Is no one listening to your content marketing initiatives?
More and more people are spending more and more time consuming online content. Only about ten years ago the average internet user spent about 2 hours per day online. As the internet has become increasingly mobile, this figure has doubled. In 2015, over 80% of the population in Western Europe and the US were online.
Businesses are trying to reach this huge potential audience by creating an exploding amount of content. According to Trackmaven, an analytics provider specializing in content marketing, "content output" by brands has increased by nearly 80% in 2013 and 2014. But are people also reading and sharing this growing amount of content? Interestingly and somewhat counterintuitively, this does not seem to be the case. Content performance is failing, and there is research to substantiate this. Trackmaven reported that content engagement decreased by 60% in 2014. In fact, brand-generated content on social networks is seeing the lowest engagement rates ever since social media gained traction. Even professionally marketed blog posts receive fewer than 10 interactions today.
But what has caused content engagement to become so strikingly low? Apparently this has nothing to do with poor quality; even popular sites are increasingly losing traffic. A more obvious reason could be saturation. Even though they are spending more time online people might have reached a limit of content they can consume.
Different labels have been created for this phenomenon. Trackmaven calls it the "content marketing paradox": although they are blasting more content onto more channels, brands are losing their impact. A widely commented blogpost worked out that we may have reached a turning point in content marketing called the "content shock". This is explained using simple economic terms: an explosion of supply is faced with a shortage of demand. Thus, so the logic goes, the winners in content marketing will be the companies with big pockets, driving others out of business and raising the bar for entry. And thus, so the inevitable conclusion, content marketing is no longer a sustainable strategy.
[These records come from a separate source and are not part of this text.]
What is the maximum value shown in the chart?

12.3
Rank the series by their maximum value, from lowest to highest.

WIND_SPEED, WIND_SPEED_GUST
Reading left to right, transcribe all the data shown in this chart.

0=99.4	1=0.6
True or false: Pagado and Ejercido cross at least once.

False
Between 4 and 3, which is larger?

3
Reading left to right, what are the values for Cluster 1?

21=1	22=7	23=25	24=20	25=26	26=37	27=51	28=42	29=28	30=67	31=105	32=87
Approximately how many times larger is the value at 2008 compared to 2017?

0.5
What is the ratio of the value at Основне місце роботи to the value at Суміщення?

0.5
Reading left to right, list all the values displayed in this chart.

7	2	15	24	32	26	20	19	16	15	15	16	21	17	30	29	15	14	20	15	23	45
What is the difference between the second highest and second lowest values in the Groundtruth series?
This conclusion makes sense. Faced with an abundance of information in the digital age, people naturally become more selective in what they consume and share. And there are enough filtering tools out there such as subscription services and search engines that help them get what their interested in without having to be inundated with what they are not interested in.
So has content been pushed from its throne? And have content marketing initiatives, as a consequence, become futile unless lots of money is spent? "Content is king", the ubiquitous statement attributed to Bill Gates, expresses the significance of content as the main driver of online growth. But reaching saturated people has undoubtedly become very difficult. The internet has become a crowded place in which content creators are competing for attention.
Obvious analogies can be found in the past fortunes of print media or television. Only the most innovative businesses were able to survive very similar turning points in their respective industries. But if online marketers increasingly see their jobs as a fight for saturated consumers' attention, then they should put more effort in finding out who their target audience is, what they want and, probably most importantly, where they can be found in an increasingly complex online landscape.
Content shock shows us that content marketers have to first listen carefully to what people are talking about and sharing. Otherwise they will never be able to make them listen to their own messages. There could be no better business case for advanced analytics.